[Python-ideas] YAML (yet-another-multiline-lambda)

Andrew Barnert abarnert at yahoo.com
Thu Oct 24 19:06:08 CEST 2013


On Oct 24, 2013, at 3:10, "Stephen J. Turnbull" <stephen at xemacs.org> wrote:

> Antony Lee writes:
> 
>> as I mentioned earlier I don't really see the need
> 
> It's not a *need*, it's a *style*.  Ie, it's just the way Pythonistas
> do things.
> 
> Many fledgling Pythonistas, especially those who come from other
> languages, hanker after anonymous functions or Ruby blocks (a somewhat
> different concept AFAICT), and some experienced Pythonistas sympathize
> with them.  But there's no real reason why some functions shouldn't
> have a name, and Guido (the ultimate authority on "Pythonic") isn't a
> fan of lambda, so (unless a pressing need or a really good syntax
> appears) there seems to be little chance of the existing feature
> (expressions as lambdas) being extended.
> 
>> for binding lambdas to objects in the first place.
> 
> I think you've misspoken here.  Lambdas *are* objects, and that's why
> names can be bound to them (and then they're called "functions").
> What people complain about is the fact that the normal way to create a
> lambda (callable function object or something like that) is "def",
> which also binds a name to the object.  They think that is wasteful or
> something.

I think the desire for this feature is less about the name issue, and more about two other issues.

The big issue is that you can't put a statement in an expression. Python has a much stricter statement/expression barrier than most languages. Python also has a nice separation between its declarative subset and the rest of the language. And it ties these two things together: composable expressions don't have side effects. All of this contributes a lot to Python's readability. But it can be limiting. If you want to throw a side effect like updating a variable into the middle of an expression--whether it's a listcomp or a lambda callback--you can't. In Ruby, JavaScript, the main .NET languages, and even some of the impure traditional functional languages, doing that kind of thing is not just allowed, but idiomatic. That's why all of these proposals are about a way to embed a statement context (a "multiline lambda" or "inline def") into the middle of an expression.

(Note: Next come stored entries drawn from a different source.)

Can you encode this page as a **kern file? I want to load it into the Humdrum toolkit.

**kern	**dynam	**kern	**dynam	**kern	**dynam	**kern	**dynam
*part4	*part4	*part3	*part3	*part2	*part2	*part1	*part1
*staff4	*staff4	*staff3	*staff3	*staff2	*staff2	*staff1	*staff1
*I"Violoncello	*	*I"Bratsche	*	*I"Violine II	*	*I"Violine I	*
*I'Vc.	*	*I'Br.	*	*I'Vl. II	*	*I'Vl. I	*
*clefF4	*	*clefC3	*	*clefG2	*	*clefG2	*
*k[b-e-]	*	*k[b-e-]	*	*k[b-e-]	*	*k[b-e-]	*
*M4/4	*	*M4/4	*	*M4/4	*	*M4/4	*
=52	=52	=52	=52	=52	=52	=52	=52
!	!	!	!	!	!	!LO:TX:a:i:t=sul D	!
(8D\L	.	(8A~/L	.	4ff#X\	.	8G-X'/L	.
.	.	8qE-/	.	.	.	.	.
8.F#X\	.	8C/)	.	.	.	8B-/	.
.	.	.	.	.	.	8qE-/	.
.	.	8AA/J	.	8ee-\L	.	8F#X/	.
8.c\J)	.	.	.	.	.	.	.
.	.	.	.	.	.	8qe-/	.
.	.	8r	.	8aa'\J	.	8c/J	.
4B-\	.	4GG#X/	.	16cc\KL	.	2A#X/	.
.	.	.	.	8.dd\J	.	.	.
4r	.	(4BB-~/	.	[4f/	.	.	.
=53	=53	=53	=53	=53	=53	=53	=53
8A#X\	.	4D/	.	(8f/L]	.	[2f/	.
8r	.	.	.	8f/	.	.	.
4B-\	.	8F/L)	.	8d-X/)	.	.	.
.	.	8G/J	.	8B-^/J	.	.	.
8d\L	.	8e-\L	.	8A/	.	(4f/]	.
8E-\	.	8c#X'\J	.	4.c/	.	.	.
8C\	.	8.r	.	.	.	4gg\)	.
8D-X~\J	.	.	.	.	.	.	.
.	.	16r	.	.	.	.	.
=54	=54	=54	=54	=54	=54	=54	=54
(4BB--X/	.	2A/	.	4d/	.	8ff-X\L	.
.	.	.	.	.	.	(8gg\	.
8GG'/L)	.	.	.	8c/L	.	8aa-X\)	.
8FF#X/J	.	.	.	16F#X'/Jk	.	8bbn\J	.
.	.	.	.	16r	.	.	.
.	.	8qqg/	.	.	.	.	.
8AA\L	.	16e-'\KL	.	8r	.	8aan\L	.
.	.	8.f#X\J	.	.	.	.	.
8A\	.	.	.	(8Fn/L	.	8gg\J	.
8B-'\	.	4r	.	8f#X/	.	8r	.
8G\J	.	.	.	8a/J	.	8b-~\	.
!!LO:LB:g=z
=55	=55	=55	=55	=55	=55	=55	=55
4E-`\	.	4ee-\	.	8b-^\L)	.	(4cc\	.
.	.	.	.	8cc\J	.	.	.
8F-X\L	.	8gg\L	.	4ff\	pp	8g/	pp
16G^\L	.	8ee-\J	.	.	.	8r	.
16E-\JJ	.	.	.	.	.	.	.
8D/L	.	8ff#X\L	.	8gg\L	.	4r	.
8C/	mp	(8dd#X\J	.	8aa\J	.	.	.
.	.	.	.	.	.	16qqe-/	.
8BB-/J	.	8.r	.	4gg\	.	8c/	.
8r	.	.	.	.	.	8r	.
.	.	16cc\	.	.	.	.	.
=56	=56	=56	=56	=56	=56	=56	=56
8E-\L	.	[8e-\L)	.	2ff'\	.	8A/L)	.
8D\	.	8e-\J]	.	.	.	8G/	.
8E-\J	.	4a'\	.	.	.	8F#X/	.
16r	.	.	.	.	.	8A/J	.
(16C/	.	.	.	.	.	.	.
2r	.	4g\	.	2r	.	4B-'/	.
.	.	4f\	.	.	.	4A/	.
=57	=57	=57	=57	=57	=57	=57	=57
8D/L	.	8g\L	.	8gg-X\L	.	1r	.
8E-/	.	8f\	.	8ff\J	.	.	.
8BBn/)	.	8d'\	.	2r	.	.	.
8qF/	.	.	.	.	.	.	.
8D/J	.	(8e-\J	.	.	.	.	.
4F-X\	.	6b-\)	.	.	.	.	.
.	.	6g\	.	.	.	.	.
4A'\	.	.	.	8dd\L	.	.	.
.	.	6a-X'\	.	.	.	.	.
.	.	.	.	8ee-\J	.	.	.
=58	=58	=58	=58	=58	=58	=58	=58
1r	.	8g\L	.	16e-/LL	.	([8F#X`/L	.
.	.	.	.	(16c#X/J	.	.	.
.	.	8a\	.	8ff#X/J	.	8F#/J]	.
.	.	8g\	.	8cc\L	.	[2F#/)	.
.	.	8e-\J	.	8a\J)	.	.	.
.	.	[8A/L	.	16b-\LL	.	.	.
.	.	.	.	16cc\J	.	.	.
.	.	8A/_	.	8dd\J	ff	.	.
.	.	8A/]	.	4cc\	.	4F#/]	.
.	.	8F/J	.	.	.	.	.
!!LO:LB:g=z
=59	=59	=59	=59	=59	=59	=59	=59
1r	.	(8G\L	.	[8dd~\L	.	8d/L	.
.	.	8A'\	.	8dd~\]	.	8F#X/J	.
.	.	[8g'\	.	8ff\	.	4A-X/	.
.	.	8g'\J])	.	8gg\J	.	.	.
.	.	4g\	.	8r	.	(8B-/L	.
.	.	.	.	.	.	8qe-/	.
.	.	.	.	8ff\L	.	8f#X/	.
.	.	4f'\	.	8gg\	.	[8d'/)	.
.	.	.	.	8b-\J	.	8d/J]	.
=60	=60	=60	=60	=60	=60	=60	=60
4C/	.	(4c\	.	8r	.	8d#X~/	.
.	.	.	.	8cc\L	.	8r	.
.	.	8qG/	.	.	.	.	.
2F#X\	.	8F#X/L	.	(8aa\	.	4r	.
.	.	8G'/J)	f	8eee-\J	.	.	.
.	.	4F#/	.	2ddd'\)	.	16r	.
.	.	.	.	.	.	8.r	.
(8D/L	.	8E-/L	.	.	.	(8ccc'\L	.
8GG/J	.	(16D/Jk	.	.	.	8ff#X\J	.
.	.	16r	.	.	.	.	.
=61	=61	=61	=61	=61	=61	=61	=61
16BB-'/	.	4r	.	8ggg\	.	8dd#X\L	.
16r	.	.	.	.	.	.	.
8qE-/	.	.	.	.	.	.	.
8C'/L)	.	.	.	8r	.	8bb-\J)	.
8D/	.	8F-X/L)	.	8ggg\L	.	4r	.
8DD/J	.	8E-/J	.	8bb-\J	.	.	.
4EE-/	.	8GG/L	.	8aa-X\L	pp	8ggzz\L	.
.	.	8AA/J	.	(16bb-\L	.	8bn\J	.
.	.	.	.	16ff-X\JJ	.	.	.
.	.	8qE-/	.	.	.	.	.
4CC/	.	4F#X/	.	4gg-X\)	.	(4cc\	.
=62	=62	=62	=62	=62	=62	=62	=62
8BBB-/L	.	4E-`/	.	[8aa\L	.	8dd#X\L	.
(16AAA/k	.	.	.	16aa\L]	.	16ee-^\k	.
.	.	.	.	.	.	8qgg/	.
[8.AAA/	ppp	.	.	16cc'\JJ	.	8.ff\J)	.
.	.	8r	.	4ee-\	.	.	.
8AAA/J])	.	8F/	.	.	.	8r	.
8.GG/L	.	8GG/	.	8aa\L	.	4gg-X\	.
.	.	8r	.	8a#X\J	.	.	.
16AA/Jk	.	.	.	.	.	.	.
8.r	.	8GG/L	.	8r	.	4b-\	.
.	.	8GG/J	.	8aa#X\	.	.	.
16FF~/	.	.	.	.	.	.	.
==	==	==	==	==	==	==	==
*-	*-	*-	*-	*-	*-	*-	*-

There's also an order-of-definition problem. You want to put code where it belongs, and to avoid highlighting code that isn't the important part of your logic. When you write a call to async_read() or Button() with a trivial callback, it's easier to understand if the callback is inside the call (which is why we have lambdas in the first place). Nick Coghlan's two @in PEPs are about providing this feature without the previous one (and I think it's significant that they've attracted much less dislike, but also less positive excitement).